§ Tasks and exercises
• a. Copy the text shown from "You can't buy" up to and including "you breathing clearly.".
• b. Answer these questions using the text shown:
(i) Besides picking up flowers, what has Merlin helped someone with?
(ii) To get Pseudoephedrine, what do you have to prove you are not doing?
(iii) What does John believe Ephedrine is?

Of all the things Merlin has done, he has intercoursed in the past and he has done things that are weird, but he has never compensated someone for a specific thing. He has helped with the rent or picked up flowers or something, but he hasn’t ever specifically gone into a place that was intentionally built with hand-jobs in mind and said ”I would be interested in this, can you give me a little break on it today, it is lunch” Except for his wedding chapel, because that is all a wedding chapel is: Wedding job!

Not being able to buy Ephedrine anymore (RL8)

You can't buy the Ephedrine anymore, which is a shame because it really helped Merlin getting a lot done at one point in his life. Now you can’t even get Pseudoephedrine, but you have to go to the pharmacist who is probably incompetent, you have to make a case for wanting Pseudophed and you have to prove that you are not making Crystal Meth. You get to show them a drivers license and they don’t want you breathing clearly.

John often relishes screaming a lecture at people standing behind a counter somewhere because they often can’t leave and they are asking John for something and John is yelling back at them what they need to know. He is not just a fan of Ephedrine, but he believes it is one of the things God made to make life on Earth more bearable, which is a whole motherfucking index card. Merlin doesn’t have anybody to talk about this anymore, it has become his secret shame.

§ Data excerpts
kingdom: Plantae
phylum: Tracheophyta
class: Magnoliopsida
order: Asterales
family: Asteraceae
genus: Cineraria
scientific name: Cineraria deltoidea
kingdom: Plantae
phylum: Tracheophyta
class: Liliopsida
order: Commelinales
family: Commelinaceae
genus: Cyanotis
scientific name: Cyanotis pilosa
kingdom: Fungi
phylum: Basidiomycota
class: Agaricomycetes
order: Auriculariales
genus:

§ Written answers
• a.
You can't buy the Ephedrine anymore, which is a shame because it really helped Merlin getting a lot done at one point in his life. Now you can’t even get Pseudoephedrine, but you have to go to the pharmacist who is probably incompetent, you have to make a case for wanting Pseudophed and you have to prove that you are not making Crystal Meth. You get to show them a drivers license and they don’t want you breathing clearly.

• b.
(i) The rent.
(ii) Making Crystal Meth.
(iii) One of the things God made to make life on Earth more bearable.